# Rogers WMA Still Hunting Only



## StillWLKR (Dec 23, 2013)

Anyone been there, from most maps looks good, plenty of water and some mixed natural cover along rows of pines.
Just haven't seen much posting about this place. Going sometime after Christmas, when it reverts back to either sex.


----------



## jaymax00 (Dec 24, 2013)

If you are talking about Rogers tract. In Wayne co it use to have hogs in there and some deer. I do know it had a lot of road hunting going on, and heard rumors of night hunting. I hunted the first three years it opened. I never once seen any Dnr presence other than the signs they put up. Between Rogers tract and little Satilla there is close to 20000 acres, you would think the Dnr would help this resource better than they are. And yes we have called the Dnr several times. Jay


----------



## huntingonthefly (Dec 24, 2013)

Years ago, the Little Satilla check station was about rotted down n grown up in high grass n weeds. Dog hunting was wide open. River trashed up. People camping anywhere. Ever change?


----------



## jaymax00 (Dec 24, 2013)

Nope not a thing. I went twice this year and was lucky enough to kill a 3 pointer. As My brother and I were heading out a man was standing on the edge of the road with his  rifle. Had his little ground blind of branches and all. A fine waste of a great resource.


----------



## StillWLKR (Dec 25, 2013)

Well, looks as if it warrants a drive by, but by the sound of what you all are saying, may not be worth the trouble. And that's too bad. But thanks for the info. I'm in Coffee county, and since I've been here, lots of night hunting, even last night several shots and 2 new carcass's left on side of road. Have called DNR in past, and no change, yet. Thus the reason for somewhere other than here.

Really appreaciate the heads up. will look into it and give a follow up what I see. Like I said, Topo looks good, plenty of browse and water. Will keep my eyes open and drop an update to what I see.


----------



## jaymax00 (Dec 25, 2013)

Sounds good man, let me know how it looks. We will be at little Satilla this weekend and might ride over there and check it out also.


----------



## StillWLKR (Dec 26, 2013)

Well, me and the wife rode over there today. First we checked out little Satilla area. Roads good, very deep ditches on either side and maybe some spots to pass one another on the road, but otherwise, not to bad. We were there around 11:30ish, took a side road over to the river, pretty clean if you ask me. There was some sign, but not much. Very thick brush, still some open areas to put yourself up in a lane or two, but most of those you would need to park a ways off and walk back, to hunt. maybe 1/4 to 1/2 mile. (lots of older red flag markers, quite old)

Now I only made a loop on the south west side of the area. Sign up sheet showed only 5 sign ins since October. Very little traffic but due to sandy roads, hard to tell. I might give it a try next week when holidays are thru. 

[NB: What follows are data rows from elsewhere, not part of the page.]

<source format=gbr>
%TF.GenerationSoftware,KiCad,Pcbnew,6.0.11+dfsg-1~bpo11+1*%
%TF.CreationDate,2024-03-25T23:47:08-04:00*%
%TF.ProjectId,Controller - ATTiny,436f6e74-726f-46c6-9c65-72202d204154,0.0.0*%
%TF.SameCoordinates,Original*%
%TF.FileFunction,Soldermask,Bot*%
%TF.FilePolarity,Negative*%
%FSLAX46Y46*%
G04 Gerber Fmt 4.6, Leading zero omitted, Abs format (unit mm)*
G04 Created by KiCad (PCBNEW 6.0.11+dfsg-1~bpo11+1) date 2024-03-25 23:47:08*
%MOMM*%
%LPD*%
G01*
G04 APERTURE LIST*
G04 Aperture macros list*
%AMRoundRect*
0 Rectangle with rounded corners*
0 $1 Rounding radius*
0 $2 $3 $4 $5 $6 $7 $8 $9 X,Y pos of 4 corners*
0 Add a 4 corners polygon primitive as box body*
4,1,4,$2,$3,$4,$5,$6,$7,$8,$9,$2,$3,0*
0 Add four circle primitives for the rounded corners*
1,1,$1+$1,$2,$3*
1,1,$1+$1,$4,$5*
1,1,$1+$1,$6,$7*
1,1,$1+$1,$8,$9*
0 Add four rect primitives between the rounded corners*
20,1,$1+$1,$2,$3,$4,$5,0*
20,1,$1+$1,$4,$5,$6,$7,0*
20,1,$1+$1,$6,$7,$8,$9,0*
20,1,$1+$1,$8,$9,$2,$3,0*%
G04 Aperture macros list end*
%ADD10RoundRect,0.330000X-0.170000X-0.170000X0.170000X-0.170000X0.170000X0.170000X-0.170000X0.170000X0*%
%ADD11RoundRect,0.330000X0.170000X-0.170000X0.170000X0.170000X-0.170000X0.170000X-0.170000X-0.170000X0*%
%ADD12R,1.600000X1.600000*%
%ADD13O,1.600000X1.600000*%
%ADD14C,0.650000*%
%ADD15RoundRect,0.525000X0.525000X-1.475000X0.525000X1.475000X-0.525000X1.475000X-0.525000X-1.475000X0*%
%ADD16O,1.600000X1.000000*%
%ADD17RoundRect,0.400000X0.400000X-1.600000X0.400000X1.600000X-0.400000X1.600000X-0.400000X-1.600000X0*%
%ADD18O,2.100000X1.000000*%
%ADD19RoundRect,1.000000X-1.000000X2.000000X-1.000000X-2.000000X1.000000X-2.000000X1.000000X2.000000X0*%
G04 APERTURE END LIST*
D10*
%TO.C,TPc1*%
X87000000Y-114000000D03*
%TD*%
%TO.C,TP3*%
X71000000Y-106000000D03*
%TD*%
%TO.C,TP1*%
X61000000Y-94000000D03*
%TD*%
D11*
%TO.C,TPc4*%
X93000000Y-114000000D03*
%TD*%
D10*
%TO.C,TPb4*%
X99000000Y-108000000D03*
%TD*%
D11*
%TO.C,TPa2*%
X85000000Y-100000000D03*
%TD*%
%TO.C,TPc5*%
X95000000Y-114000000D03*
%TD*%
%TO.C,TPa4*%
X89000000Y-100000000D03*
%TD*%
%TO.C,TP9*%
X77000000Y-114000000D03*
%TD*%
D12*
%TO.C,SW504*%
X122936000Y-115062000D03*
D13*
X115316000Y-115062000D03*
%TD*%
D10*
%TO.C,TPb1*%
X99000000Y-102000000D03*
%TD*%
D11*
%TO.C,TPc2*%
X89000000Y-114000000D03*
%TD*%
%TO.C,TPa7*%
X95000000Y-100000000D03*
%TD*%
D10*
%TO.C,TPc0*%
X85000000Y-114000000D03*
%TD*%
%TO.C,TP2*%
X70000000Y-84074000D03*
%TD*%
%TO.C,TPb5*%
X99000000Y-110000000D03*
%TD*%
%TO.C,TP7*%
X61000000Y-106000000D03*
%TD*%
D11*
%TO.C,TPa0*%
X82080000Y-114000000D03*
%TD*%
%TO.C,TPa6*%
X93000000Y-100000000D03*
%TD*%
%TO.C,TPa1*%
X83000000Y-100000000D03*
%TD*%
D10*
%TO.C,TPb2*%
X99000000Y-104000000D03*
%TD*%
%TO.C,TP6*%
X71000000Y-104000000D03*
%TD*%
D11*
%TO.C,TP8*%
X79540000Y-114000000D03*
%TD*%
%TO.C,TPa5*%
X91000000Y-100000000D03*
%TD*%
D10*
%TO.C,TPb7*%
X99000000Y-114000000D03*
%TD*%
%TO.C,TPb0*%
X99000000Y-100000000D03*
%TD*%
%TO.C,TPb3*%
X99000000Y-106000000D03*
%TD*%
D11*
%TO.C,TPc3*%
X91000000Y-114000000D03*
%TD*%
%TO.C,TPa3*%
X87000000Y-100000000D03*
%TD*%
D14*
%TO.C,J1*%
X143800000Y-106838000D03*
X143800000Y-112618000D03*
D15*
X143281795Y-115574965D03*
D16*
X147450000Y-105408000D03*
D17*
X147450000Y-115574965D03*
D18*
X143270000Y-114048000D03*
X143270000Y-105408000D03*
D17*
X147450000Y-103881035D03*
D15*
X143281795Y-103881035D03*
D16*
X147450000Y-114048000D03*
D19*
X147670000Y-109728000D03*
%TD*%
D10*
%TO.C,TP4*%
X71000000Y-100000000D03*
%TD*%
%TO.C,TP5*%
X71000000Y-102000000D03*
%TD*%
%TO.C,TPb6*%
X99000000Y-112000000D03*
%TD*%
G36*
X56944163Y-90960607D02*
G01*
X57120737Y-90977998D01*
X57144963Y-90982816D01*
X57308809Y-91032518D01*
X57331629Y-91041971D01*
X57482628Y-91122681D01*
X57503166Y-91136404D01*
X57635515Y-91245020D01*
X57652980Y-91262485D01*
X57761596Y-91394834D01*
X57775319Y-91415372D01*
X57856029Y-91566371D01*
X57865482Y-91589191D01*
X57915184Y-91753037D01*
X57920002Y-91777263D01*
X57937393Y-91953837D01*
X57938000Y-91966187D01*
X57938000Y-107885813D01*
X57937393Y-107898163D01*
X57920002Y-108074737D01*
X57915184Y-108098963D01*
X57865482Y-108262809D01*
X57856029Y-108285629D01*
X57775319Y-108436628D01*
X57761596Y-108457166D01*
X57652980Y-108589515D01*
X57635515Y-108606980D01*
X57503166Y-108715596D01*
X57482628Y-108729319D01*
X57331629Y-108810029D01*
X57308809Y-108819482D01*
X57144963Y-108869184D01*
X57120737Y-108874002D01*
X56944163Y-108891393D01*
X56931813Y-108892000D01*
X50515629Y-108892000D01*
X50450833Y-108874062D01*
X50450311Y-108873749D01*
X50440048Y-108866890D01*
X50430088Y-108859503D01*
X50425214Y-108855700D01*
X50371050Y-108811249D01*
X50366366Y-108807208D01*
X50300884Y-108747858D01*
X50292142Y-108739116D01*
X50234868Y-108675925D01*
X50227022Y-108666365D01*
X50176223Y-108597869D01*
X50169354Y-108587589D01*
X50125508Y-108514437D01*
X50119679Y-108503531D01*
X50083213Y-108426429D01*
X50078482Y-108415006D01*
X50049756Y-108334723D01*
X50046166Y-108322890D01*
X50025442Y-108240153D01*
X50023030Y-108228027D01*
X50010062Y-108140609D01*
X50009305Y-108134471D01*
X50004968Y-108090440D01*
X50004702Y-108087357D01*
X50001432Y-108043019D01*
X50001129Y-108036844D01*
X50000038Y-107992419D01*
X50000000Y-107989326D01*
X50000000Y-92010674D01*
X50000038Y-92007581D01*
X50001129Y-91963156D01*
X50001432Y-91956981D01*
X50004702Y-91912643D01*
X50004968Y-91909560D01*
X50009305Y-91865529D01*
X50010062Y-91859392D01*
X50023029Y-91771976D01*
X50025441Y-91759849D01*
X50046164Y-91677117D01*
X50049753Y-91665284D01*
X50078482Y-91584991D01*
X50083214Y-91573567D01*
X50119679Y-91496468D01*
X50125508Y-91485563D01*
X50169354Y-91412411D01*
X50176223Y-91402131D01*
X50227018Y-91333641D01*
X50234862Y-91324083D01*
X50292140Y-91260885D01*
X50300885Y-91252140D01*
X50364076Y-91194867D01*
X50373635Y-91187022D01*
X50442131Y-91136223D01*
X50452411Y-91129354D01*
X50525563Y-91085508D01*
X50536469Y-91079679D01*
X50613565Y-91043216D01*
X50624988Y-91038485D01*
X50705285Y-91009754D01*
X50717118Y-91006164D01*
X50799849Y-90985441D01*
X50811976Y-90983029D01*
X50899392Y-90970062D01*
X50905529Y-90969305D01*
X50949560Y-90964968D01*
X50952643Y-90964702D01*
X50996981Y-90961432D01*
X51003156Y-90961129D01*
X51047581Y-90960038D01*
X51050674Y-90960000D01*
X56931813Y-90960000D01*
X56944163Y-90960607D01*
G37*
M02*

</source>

Now for Rogers -- Went there after Satilla, Saw a couple of trucks with dogs there. 12:45 to 1:00. Regulation book shows training for furbearer dogs, but when they saw me, they kinda lit out. Sign in showed only 4 over the last 2 months. Some Deer sign, but didn't stay long as wife got hungry. Place is nicely setup for still hunting, plenty of long lanes thru pines into heavy brush, warrants some further investigation in my book. 

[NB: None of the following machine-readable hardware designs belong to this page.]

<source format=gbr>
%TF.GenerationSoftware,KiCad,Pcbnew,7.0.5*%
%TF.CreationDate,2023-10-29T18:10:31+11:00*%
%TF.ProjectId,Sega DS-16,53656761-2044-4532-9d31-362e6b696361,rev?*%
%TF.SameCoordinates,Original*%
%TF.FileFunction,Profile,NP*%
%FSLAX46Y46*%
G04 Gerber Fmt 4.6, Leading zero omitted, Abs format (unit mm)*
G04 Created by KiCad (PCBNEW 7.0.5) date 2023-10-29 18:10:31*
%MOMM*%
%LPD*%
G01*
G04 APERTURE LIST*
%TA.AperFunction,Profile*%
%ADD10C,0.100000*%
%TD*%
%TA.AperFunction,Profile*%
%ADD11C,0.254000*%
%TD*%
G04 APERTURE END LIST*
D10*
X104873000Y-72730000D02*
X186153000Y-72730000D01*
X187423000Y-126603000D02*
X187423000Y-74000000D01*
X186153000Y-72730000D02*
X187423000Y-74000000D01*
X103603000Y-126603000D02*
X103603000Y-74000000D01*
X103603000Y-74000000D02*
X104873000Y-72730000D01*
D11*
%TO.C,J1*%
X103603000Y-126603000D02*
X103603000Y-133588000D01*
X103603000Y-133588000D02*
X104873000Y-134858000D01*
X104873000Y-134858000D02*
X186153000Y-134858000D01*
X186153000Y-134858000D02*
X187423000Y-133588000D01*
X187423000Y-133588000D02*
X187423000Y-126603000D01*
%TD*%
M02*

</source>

Over all, looks to be maintained well. roads are clean and not full of deep ruts like some others I've seen. I think its worth burning up a few hours to go for a deeper look on foot, Like I said, Some sign not much.  

Rogers is still hunting only.


----------



## StillWLKR (Dec 27, 2013)

Hey, jaymax-

saw nothing this morning sitting at Rogers. Took a long walk and found very little deer sign, not worth a return trip. Maybe Little Satilla has something? May just call it off this year. Sounds like N. Georgia has similar problem with low population.

Anyone else seeing lack of deer this year? A few of the other posts in here seem to be having the same problem.


----------